The MongoDB document model along with Vector Search is a powerful combination to store data to power AI applications. Vector Search is available to you alongside MongoDB’s document database without any extra integrations.
We are going to be loading in the MongoDB Atlas Best Practices PDF and chunk the PDF for efficient lookup.
Install libraries:
pip install pymongo langchain langchain-mongodb sentence-transformers pypdf
Code Sample:
from pymongo.mongo_client import MongoClient
from pymongo.server_api import ServerApi
from langchain_mongodb import MongoDBAtlasVectorSearch
from langchain_community.embeddings import HuggingFaceEmbeddings
from langchain.embeddings import OpenAIEmbeddings
from langchain.document_loaders import PyPDFLoader
from langchain.text_splitter import RecursiveCharacterTextSplitter
from langchain.prompts import PromptTemplate
from langchain.chains import RetrievalQA
from langchain.chat_models import ChatOpenAI
from langchain_community.llms import HuggingFaceEndpoint
import pprint
uri = <your connection string>
# Create a new client and connect to the server
client = MongoClient(uri, server_api=ServerApi('1'))
# Initialize embeddings
HUGGINGFACE_TOKEN = <your access token>
embeddings = HuggingFaceEmbeddings(model_name="thenlper/gte-large")
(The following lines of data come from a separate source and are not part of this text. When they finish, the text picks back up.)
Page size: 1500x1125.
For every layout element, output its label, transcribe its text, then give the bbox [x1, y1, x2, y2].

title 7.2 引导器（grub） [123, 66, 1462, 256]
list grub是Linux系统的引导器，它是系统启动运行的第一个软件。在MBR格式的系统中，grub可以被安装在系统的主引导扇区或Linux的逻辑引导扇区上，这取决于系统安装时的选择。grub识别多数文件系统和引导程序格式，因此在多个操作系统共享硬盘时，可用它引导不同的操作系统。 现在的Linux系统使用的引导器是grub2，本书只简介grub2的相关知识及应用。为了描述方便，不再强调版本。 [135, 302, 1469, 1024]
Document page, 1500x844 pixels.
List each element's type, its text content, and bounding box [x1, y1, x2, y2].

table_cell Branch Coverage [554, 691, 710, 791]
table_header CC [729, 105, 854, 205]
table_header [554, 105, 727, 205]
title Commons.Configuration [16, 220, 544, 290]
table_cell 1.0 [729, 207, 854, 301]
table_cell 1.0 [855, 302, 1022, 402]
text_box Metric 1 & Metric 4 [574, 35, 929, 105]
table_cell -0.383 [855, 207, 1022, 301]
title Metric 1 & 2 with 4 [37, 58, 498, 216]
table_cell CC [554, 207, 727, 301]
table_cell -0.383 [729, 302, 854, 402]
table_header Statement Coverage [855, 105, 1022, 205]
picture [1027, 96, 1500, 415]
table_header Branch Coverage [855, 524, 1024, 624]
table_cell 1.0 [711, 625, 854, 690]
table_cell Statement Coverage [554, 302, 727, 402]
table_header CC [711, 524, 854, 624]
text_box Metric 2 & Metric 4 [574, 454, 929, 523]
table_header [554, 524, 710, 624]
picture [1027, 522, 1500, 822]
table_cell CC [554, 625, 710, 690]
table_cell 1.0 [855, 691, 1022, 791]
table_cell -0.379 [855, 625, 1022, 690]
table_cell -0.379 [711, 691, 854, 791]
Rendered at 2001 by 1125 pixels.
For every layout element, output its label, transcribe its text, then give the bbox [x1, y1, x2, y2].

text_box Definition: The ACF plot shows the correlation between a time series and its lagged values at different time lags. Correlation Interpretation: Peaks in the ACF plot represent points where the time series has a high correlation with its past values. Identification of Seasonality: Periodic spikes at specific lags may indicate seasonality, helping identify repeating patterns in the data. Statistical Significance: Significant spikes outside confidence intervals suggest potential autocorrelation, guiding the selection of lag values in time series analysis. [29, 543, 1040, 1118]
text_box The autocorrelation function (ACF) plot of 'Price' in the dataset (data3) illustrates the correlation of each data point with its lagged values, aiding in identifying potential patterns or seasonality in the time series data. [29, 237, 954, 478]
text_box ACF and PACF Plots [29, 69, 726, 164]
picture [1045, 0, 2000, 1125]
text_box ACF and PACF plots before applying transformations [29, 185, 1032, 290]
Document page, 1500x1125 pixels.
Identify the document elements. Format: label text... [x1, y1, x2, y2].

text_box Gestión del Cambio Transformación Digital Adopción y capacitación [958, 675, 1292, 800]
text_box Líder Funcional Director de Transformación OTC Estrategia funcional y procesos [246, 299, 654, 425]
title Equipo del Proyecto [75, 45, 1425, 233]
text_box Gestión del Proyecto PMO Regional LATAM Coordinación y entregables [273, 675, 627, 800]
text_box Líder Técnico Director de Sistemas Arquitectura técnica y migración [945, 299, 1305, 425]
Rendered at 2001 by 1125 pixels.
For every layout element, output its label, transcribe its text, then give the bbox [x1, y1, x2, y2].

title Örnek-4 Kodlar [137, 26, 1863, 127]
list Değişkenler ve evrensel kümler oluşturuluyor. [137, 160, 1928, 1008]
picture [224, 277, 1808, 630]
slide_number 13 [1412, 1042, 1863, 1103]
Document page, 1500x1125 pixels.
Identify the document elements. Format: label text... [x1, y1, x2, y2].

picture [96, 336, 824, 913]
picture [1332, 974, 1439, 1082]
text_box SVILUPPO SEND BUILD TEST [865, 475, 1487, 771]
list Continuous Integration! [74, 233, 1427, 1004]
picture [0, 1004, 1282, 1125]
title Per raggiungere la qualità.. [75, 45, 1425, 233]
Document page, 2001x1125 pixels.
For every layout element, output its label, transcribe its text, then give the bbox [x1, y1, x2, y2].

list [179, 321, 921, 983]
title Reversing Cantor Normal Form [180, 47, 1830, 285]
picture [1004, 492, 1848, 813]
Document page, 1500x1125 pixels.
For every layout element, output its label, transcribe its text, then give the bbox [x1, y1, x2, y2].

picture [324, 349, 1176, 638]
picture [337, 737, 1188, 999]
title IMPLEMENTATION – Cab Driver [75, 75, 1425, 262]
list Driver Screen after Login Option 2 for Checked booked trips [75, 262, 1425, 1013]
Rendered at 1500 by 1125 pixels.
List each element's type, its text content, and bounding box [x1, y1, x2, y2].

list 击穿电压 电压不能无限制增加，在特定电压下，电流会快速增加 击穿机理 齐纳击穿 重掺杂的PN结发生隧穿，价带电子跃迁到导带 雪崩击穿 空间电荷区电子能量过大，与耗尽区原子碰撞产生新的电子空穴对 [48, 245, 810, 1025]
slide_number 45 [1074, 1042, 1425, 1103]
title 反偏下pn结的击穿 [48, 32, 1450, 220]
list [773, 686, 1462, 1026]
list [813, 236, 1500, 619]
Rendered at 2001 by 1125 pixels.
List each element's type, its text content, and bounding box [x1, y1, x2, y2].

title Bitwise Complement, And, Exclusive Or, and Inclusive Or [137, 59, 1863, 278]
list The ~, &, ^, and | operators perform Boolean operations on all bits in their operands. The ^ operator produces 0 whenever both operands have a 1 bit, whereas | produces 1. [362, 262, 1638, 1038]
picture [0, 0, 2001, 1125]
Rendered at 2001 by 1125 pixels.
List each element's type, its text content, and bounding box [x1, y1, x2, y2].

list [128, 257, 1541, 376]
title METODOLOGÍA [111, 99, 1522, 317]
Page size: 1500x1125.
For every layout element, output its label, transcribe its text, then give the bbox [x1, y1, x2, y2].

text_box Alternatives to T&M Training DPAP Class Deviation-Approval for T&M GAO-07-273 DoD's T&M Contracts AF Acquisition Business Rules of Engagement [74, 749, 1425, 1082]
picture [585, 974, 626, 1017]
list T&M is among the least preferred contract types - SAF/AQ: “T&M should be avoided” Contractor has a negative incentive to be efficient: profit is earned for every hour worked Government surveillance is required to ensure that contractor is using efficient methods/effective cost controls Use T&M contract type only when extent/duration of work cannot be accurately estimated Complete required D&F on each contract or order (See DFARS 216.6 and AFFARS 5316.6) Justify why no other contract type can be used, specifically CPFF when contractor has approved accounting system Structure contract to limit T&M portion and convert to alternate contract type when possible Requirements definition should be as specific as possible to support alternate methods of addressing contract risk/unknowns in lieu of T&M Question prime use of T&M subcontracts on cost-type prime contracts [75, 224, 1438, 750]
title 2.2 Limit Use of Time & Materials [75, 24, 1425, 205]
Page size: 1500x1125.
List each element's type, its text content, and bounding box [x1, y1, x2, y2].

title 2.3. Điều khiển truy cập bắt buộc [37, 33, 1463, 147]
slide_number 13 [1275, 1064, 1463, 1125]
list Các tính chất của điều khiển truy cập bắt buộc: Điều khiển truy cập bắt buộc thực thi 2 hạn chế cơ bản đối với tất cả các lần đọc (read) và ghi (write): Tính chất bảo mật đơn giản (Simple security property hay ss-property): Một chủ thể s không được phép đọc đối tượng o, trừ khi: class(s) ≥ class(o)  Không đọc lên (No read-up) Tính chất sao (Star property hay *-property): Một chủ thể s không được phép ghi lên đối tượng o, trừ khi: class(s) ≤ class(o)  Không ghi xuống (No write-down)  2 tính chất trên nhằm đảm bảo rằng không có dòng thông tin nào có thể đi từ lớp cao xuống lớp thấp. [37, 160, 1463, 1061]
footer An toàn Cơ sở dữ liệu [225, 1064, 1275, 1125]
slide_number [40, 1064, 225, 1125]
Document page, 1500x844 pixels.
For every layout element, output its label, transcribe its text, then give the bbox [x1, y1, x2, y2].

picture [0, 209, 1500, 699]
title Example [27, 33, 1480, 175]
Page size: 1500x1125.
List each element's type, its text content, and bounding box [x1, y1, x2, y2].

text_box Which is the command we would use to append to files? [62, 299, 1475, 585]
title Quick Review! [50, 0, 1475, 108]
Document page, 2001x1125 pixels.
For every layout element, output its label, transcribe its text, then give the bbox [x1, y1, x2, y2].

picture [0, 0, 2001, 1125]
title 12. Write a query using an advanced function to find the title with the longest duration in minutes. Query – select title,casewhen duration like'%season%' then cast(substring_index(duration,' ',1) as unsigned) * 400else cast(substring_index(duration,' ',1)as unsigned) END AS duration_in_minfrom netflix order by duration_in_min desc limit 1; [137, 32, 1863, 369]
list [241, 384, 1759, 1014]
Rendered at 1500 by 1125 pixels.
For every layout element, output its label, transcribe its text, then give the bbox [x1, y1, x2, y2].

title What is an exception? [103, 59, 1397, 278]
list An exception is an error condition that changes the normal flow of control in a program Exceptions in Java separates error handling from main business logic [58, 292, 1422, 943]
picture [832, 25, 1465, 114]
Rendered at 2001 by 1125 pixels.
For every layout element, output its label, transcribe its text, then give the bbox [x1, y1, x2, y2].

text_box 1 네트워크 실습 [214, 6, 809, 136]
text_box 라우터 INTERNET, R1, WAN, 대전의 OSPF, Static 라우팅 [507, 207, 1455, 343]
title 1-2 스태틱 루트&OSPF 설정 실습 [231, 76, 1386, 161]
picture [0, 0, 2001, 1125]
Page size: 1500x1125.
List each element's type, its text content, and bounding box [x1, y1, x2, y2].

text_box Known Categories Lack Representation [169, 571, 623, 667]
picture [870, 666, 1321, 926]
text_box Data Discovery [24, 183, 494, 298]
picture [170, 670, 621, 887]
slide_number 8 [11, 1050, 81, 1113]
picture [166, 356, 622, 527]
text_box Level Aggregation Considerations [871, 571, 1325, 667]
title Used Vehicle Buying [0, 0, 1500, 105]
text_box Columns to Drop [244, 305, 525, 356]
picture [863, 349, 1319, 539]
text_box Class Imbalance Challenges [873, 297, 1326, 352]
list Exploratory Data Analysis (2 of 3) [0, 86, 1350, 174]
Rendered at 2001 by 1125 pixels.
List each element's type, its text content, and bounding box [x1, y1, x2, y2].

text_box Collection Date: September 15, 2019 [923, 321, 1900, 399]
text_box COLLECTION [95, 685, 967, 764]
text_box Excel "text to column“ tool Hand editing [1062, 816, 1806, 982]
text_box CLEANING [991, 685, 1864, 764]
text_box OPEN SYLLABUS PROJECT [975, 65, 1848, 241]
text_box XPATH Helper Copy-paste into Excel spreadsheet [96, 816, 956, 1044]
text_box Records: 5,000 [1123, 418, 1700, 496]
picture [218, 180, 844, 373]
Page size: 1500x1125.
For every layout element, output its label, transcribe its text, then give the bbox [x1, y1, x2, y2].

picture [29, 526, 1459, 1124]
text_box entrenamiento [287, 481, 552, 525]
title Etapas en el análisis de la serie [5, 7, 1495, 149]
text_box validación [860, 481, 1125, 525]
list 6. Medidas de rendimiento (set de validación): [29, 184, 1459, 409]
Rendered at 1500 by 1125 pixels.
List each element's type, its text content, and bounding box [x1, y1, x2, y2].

db = client[“langchain_db”]
collection = db[“test”]
# Load the PDF
loader = PyPDFLoader("https://query.prod.cms.rt.microsoft.com/cms/api/am/binary/RE4HkJP")
data = loader.load()
# Split PDF into documents
text_splitter = RecursiveCharacterTextSplitter(chunk_size = 500, chunk_overlap = 0)
docs = text_splitter.split_documents(data)
# Create the MongoDB Atlas Vector Search instance
vector_search = MongoDBAtlasVectorSearch.from_connection_string(
connection_string = uri,
namespace = "langchain_db.test",
embedding = embeddings,
index_name="vector_index_test",
)
# Run the documents through the embeddings and add to the vectorstore
vector_search.add_documents(docs)
The following parameters are used:
docs: The documents to store in the vector database.
uri: the Atlas URI to connect to the client
namespace: langchain_db.test as the Atlas collection for which to insert the documents.
embedding: OpenAI's embedding model as the model used to convert text into vector embeddings for the embedding field.
index_name: vector_index_test as the index to use for querying the vector store.